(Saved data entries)
◇ ◇ ◇ ◇

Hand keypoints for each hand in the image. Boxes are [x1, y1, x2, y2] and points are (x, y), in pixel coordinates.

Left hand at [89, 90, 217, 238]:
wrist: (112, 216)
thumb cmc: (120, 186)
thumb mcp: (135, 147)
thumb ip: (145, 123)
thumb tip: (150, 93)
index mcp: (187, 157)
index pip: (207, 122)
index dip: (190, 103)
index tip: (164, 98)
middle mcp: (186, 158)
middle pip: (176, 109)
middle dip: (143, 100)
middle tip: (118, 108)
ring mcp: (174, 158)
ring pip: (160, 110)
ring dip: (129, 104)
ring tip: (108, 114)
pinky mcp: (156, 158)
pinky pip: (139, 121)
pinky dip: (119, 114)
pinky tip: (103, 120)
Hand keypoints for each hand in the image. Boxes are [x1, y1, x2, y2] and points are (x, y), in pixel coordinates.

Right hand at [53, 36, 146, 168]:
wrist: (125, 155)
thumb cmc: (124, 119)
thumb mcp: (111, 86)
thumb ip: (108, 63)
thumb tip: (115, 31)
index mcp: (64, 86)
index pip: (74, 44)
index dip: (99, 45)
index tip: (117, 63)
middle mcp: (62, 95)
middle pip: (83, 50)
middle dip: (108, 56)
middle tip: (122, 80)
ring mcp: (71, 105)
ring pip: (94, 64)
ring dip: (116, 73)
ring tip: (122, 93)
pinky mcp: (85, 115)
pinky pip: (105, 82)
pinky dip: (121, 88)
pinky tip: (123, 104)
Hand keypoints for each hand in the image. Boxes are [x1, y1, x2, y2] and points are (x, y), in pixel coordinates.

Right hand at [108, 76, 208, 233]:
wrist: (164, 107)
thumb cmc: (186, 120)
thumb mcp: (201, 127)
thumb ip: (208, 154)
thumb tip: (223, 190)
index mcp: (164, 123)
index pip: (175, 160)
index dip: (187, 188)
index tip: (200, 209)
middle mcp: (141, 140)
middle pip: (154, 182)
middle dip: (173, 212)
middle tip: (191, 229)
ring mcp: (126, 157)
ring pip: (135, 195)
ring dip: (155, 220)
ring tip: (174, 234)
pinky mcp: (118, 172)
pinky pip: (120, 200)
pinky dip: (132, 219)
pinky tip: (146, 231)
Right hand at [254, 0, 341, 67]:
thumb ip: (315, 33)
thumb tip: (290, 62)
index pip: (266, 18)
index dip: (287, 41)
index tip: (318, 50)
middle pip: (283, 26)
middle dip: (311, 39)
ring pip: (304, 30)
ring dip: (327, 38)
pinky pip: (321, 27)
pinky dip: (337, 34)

◇ ◇ ◇ ◇

Repeat the whole of the data verbatim, as it reads above.

• [Answer section]
Hand keypoints for each hand in the image. Boxes are [x1, y1, x2, y2] and points are (x, y), in pixel coordinates.

Left hand at [89, 90, 217, 238]:
wrist: (112, 216)
thumb cmc: (120, 186)
thumb mcp: (135, 147)
thumb ip: (145, 123)
thumb tip: (150, 93)
index mcp: (187, 157)
index pip: (207, 122)
index dip: (190, 103)
index tip: (164, 98)
middle mcp: (186, 158)
middle pip: (176, 109)
middle dip: (143, 100)
middle tip: (118, 108)
ring mcp: (174, 158)
ring pip: (160, 110)
ring dip: (129, 104)
ring tip: (108, 114)
pinky mcp: (156, 158)
pinky pip: (139, 121)
pinky dip: (119, 114)
pinky tip: (103, 120)
Hand keypoints for each hand in the image. Boxes are [x1, y1, x2, y2] and points are (x, y), in pixel coordinates.

Right hand at [53, 36, 146, 168]:
wrist: (125, 155)
thumb cmc: (124, 119)
thumb mcp: (111, 86)
thumb ip: (108, 63)
thumb tip: (115, 31)
index mcp: (64, 86)
index pip: (74, 44)
index dip: (99, 45)
index tip: (117, 63)
middle mcp: (62, 95)
middle pip: (83, 50)
middle dip: (108, 56)
middle tip: (122, 80)
ring mcp: (71, 105)
ring pip: (94, 64)
ring dip: (116, 73)
ring tip: (122, 93)
pinky mcp: (85, 115)
pinky pip: (105, 82)
pinky dip: (121, 88)
pinky tip: (123, 104)
Hand keypoints for each hand in the image. Boxes are [x1, y1, x2, y2] and points are (x, y), in pixel coordinates.

Right hand at [108, 76, 208, 233]:
wrist: (164, 107)
thumb cmc: (186, 120)
thumb mcp: (201, 127)
thumb ip: (208, 154)
thumb tip: (223, 190)
index mcp: (164, 123)
index pip: (175, 160)
index dip: (187, 188)
index tip: (200, 209)
middle mcp: (141, 140)
middle pip: (154, 182)
middle dip: (173, 212)
middle tip: (191, 229)
ring mcp: (126, 157)
ring pip: (135, 195)
ring dip: (155, 220)
ring tip: (174, 234)
pinky mcp: (118, 172)
pinky pip: (120, 200)
pinky dip: (132, 219)
pinky tip: (146, 231)
Right hand at [254, 0, 341, 67]:
thumb ip: (315, 33)
thumb tip: (290, 62)
index pip: (266, 18)
index dip: (287, 41)
index tip: (318, 50)
middle pip: (283, 26)
middle dip: (311, 39)
ring pip: (304, 30)
ring dip: (327, 38)
pinky pip: (321, 27)
pinky dip: (337, 34)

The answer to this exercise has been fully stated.